## [REQUEST]
The copy you return must match the listing word for word and carry no pictures.

§

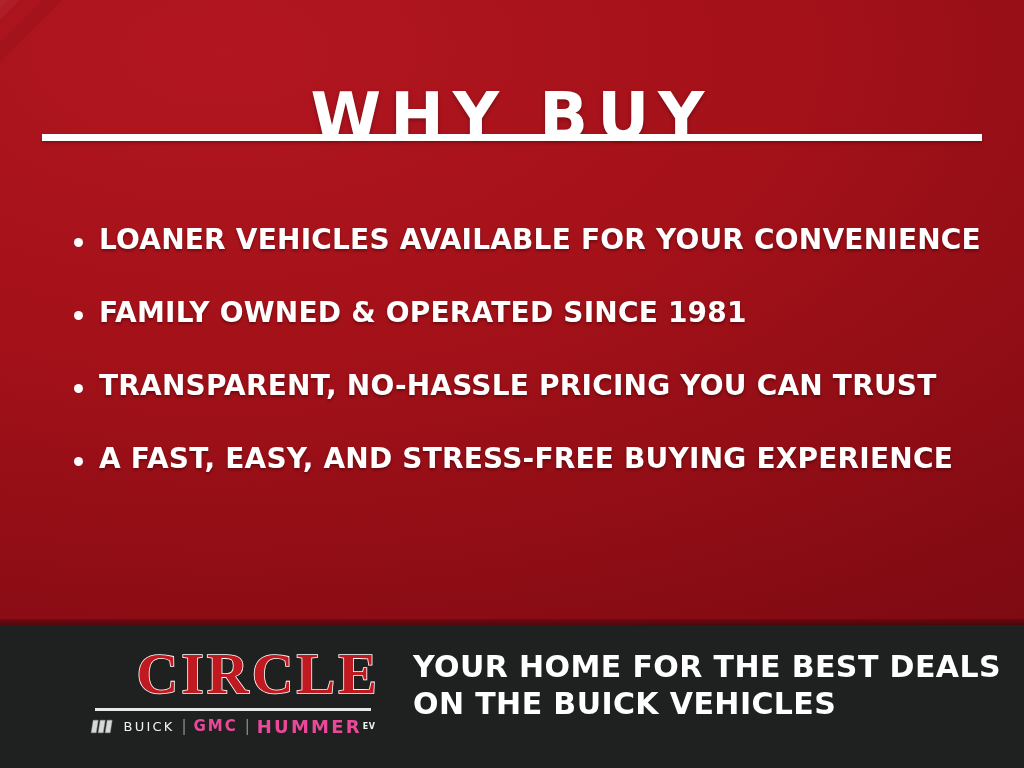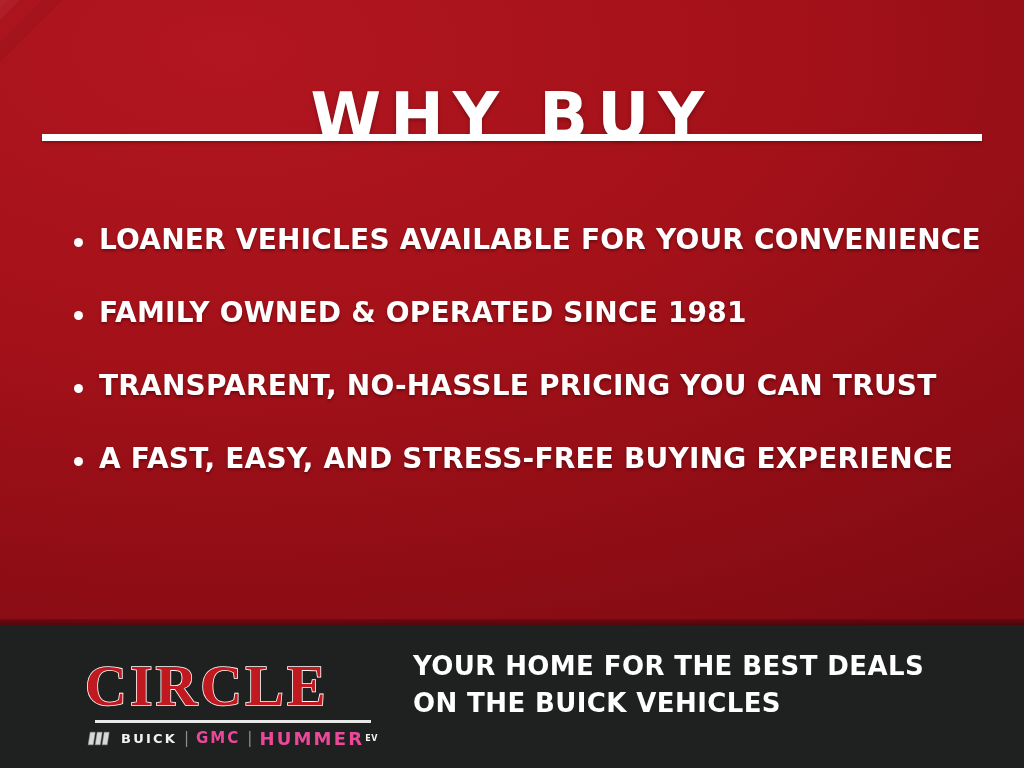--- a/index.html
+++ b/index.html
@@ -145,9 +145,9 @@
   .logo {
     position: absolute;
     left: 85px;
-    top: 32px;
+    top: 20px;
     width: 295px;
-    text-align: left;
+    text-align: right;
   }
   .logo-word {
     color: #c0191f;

§

## [SOLUTION BELOW]
--- a/index.html
+++ b/index.html
@@ -145,9 +145,9 @@
   .logo {
     position: absolute;
     left: 85px;
-    top: 32px;
+    top: 20px;
     width: 295px;
-    text-align: left;
+    text-align: right;
   }
   .logo-word {
     color: #c0191f;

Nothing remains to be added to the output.